We often hear how music is not regarded as a core academic subject and as such will never be attributed as much importance as, for example, Maths and English.

Despite being a music graduate myself, and subsequently a professional musician, I also agree that core subjects should certainly be given more priority in schools.

So given that background, which is unlikely to change, I believe it’s important to find other ways to promote music in schools and ensure that everyone at least gets a chance to make music with their fellow pupils. At this point it’s important to differentiate between music as a purely academic subject (such as at A-Level) and music making in groups; for example, school choirs, orchestras or bands.

Within schools there will always be a number of pupils for whom music holds little attraction. I’m not for a moment suggesting that we try to convert them into musicians, but I do believe all pupils should be given a chance to find out more about music. You only have to turn on the television on a Saturday night nowadays to find one or more talent shows trying to find the next greatest singer or band.

Learning environment more important

Through my many business activities today, I talk to a lot of people who, as soon as I mention the business of digitally recording a choir or band in schools, start telling me stories of how they were forced to play the recorder at school and have never played or been involved with music since! However, the point here is not so much the notion of playing the recorder or even the quality of the teaching. It’s how the learning takes place.

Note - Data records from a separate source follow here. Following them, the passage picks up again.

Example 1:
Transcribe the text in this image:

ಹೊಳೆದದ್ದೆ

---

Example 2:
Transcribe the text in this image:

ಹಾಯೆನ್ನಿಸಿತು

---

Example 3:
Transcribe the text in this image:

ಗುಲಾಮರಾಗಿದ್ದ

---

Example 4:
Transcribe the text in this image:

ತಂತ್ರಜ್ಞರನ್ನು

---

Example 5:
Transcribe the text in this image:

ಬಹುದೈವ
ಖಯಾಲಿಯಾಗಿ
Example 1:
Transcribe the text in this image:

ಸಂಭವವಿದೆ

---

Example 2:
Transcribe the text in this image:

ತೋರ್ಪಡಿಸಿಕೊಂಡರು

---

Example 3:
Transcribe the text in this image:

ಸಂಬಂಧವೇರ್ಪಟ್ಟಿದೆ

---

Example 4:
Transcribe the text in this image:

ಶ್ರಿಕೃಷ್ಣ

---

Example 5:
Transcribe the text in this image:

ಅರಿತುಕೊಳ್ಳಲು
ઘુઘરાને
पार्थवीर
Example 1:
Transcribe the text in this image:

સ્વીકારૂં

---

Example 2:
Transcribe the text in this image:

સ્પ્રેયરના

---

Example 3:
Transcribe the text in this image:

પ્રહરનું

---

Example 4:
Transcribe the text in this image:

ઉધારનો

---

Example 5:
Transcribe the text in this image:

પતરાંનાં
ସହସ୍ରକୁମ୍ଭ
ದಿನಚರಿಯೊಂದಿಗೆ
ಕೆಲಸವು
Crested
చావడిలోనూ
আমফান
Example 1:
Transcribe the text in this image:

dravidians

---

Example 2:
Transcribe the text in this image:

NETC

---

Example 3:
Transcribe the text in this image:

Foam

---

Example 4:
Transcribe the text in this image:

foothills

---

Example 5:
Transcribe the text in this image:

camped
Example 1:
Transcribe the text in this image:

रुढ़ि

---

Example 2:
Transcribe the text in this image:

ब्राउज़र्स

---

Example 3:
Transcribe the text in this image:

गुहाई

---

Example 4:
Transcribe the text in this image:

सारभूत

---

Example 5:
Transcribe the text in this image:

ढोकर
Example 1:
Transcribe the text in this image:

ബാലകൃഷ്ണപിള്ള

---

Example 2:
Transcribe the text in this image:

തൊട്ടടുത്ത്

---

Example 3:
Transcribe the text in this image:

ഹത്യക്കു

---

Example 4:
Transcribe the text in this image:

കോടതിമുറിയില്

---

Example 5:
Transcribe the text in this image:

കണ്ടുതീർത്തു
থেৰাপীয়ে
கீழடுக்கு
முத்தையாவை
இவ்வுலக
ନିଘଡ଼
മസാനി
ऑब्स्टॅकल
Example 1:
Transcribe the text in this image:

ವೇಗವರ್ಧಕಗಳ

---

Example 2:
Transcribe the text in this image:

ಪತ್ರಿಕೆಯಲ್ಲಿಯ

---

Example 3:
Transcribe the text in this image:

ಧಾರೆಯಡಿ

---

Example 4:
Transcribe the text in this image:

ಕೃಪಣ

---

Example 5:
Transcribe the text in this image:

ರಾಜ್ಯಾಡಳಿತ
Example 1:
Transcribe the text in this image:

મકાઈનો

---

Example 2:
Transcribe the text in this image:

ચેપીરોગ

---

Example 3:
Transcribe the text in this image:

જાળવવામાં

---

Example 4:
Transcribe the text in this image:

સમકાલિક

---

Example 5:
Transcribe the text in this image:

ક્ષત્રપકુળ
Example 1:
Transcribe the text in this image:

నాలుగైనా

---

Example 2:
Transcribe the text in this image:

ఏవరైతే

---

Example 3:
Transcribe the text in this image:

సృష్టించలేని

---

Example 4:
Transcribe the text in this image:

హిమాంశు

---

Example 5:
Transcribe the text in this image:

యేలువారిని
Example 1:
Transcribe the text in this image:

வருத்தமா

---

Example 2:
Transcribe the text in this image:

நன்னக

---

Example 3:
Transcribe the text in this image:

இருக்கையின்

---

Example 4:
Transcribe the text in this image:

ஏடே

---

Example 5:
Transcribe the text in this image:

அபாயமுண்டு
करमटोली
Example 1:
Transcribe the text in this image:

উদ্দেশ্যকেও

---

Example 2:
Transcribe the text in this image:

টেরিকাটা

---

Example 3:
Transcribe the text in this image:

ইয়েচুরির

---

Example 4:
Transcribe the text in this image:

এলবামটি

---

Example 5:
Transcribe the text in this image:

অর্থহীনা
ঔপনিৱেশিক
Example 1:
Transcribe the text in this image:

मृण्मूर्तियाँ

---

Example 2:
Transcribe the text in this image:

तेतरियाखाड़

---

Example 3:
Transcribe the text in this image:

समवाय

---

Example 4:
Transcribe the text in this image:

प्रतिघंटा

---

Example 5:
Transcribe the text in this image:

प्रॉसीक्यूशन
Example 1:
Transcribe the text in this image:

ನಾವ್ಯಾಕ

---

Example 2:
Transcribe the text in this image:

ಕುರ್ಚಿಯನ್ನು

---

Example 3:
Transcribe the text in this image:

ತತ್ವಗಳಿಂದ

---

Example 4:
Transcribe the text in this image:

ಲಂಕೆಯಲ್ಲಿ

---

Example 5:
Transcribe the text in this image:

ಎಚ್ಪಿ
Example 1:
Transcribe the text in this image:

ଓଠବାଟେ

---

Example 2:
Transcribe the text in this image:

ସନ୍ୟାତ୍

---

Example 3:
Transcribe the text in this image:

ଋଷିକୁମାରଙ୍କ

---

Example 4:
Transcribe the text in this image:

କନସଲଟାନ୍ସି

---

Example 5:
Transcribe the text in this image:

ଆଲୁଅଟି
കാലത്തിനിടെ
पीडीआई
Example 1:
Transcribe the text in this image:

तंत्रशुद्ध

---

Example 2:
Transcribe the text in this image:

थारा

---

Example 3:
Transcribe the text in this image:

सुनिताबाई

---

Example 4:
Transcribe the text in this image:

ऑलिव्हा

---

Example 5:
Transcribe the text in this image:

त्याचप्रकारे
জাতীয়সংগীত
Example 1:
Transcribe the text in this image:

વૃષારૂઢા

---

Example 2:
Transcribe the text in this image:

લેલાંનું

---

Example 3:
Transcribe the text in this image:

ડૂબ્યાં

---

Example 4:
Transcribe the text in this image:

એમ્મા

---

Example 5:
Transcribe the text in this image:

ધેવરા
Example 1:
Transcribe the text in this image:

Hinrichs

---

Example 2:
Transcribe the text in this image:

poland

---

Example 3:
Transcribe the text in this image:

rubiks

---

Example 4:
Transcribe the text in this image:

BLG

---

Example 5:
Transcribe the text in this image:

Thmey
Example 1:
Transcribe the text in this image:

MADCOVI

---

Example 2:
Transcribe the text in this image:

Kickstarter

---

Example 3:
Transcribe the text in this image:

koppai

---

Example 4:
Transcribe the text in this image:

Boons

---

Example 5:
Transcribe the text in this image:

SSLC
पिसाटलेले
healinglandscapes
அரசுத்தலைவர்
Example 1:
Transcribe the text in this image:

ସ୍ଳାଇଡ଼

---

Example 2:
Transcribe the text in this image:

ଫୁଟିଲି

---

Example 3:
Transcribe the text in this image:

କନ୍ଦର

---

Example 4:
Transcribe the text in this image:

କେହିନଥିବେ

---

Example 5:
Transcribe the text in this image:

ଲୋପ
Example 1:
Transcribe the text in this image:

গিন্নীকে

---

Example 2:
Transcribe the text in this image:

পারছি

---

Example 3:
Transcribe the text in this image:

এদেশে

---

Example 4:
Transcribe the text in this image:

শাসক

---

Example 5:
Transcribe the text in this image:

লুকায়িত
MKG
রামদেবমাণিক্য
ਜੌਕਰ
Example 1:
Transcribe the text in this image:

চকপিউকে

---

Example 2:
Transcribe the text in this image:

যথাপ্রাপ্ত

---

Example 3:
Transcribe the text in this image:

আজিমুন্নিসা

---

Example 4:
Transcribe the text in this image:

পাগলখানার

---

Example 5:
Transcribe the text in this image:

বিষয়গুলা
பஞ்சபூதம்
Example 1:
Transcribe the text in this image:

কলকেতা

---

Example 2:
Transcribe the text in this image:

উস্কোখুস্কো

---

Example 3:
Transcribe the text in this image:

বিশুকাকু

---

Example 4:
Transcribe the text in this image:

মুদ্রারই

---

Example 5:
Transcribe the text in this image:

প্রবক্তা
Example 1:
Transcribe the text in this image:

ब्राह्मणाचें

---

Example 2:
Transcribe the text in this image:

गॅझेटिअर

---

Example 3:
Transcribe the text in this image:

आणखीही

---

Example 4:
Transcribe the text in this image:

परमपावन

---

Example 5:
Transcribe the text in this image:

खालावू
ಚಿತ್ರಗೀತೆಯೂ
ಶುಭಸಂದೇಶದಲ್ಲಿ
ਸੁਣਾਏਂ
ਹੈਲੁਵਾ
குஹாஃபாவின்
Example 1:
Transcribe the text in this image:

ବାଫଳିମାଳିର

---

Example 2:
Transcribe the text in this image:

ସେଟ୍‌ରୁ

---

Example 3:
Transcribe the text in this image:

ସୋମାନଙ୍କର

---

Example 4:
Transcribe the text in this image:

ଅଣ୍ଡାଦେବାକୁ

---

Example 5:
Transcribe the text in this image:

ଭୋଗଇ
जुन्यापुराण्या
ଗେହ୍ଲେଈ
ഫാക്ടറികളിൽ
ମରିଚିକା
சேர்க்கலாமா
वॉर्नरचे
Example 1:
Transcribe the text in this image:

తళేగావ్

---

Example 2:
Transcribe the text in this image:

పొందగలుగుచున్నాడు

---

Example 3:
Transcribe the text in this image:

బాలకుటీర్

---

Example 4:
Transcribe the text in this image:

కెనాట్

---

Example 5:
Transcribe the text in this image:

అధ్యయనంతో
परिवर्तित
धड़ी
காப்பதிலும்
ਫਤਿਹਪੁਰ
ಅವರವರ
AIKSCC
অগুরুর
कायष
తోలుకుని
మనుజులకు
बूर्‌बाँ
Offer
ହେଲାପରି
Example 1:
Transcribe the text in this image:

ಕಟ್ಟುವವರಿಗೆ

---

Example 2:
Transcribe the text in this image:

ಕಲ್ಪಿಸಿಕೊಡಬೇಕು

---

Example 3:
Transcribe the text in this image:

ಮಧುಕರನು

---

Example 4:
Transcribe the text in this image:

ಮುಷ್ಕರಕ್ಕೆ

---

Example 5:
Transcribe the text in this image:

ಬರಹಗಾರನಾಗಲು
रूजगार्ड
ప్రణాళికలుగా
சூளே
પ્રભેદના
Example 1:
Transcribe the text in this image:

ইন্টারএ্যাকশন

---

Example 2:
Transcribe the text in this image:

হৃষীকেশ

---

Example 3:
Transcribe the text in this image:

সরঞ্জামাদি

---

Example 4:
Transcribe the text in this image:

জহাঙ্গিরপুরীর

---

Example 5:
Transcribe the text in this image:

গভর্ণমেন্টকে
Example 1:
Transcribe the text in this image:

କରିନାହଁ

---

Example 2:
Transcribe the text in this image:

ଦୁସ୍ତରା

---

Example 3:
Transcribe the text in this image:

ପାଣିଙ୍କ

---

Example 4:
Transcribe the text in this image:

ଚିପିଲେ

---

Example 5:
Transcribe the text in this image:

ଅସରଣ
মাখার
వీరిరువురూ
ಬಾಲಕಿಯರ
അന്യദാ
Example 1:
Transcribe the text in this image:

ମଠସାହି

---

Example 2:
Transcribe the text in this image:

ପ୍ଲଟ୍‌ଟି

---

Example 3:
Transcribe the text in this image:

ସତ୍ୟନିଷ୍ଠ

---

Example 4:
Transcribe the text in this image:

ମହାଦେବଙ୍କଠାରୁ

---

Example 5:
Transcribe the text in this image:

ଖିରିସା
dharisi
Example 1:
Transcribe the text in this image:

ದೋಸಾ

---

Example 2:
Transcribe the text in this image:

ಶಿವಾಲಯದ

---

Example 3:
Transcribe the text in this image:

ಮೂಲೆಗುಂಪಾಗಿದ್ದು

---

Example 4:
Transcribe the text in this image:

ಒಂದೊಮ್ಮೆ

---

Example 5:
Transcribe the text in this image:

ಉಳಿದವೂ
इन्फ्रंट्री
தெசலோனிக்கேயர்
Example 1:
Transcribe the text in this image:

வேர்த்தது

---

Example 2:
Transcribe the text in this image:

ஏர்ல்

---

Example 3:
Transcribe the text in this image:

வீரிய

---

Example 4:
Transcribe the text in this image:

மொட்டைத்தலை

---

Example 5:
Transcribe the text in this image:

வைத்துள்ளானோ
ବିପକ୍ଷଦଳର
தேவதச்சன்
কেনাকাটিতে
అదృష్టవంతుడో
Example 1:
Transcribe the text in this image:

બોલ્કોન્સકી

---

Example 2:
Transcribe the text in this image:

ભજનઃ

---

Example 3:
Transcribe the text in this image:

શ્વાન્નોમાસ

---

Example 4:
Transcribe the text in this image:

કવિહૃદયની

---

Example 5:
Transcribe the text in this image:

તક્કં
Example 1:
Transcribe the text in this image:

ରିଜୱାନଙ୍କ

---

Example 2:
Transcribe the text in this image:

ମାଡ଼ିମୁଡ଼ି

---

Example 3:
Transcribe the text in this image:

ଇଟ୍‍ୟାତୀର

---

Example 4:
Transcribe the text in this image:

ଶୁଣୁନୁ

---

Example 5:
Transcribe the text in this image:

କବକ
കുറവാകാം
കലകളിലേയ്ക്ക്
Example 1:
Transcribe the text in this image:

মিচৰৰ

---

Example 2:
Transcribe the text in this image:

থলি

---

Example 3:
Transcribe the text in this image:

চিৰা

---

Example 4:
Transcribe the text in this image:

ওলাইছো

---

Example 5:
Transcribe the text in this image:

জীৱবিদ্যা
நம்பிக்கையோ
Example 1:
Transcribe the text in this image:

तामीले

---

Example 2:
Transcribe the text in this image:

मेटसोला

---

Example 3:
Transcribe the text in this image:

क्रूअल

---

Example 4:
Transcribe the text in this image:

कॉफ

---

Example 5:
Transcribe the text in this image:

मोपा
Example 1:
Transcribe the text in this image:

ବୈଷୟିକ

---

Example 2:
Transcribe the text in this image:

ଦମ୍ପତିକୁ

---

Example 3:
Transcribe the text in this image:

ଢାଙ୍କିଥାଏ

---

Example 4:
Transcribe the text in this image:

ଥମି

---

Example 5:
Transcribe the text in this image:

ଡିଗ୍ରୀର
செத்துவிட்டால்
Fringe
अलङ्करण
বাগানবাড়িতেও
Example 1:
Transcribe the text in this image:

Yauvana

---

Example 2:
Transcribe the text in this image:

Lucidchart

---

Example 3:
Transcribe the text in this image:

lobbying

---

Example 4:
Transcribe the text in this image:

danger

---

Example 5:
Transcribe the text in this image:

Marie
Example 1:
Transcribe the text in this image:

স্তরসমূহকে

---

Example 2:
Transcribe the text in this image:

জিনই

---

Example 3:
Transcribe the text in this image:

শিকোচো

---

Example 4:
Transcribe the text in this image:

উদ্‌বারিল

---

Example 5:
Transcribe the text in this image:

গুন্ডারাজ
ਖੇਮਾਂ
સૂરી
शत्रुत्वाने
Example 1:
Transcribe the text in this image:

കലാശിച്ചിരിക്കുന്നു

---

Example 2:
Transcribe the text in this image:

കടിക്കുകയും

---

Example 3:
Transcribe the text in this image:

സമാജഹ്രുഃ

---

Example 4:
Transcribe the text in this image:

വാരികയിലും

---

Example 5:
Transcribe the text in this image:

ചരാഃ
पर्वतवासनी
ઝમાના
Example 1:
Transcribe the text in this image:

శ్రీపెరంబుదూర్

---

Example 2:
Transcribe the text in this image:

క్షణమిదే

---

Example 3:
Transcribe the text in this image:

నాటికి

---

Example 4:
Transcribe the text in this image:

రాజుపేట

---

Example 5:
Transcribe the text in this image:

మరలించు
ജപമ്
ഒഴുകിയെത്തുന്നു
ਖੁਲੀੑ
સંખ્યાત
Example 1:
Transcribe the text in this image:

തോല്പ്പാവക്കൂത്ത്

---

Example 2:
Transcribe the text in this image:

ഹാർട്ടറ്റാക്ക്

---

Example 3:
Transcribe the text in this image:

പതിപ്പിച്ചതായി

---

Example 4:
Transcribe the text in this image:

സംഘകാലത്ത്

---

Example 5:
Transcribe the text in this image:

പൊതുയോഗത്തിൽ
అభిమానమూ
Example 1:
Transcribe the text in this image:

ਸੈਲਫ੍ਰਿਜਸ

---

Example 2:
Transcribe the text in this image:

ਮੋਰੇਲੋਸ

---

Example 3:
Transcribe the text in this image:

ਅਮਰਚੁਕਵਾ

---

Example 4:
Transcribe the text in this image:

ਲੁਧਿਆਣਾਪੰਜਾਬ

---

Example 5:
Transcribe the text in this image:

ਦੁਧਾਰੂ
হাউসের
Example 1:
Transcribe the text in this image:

To really make music effective in schools, I believe it’s important to focus on group activities. Out in the 'real' world the majority of music is performed through a team effort. The most obvious examples are choirs, orchestras, bands, string quartets, and so on.

Involve everyone

As such, when we promote the idea of schools making a CD, one of the first pieces of advice I will give teachers is to always try to get as many pupils as possible on the CD. From a practical purpose, this will of course make it easier to sell the discs to more parents. This in turn makes the whole thing more cost effective, and therefore a good way of helping the school to raise funds. But, more importantly, I do believe music is a way to bring people together. Making a school CD or recording is just one way of doing this and very much involves a team effort.

A school recording is something that pupils and teachers can be proud of and will also become a great promotional item, not just for the school's music department but for the concept of group activities as a whole. Let’s face it, a high percentage of business people’s CV’s or job applications will, at some point, include the phrase “good team player”. There will always be many ways of being part of a team, but let us not forget that music offers one such opportunity, and their time at school presents an excellent opportunity to experience it; even if later in life they go on to become accountants, lawyers or MPs!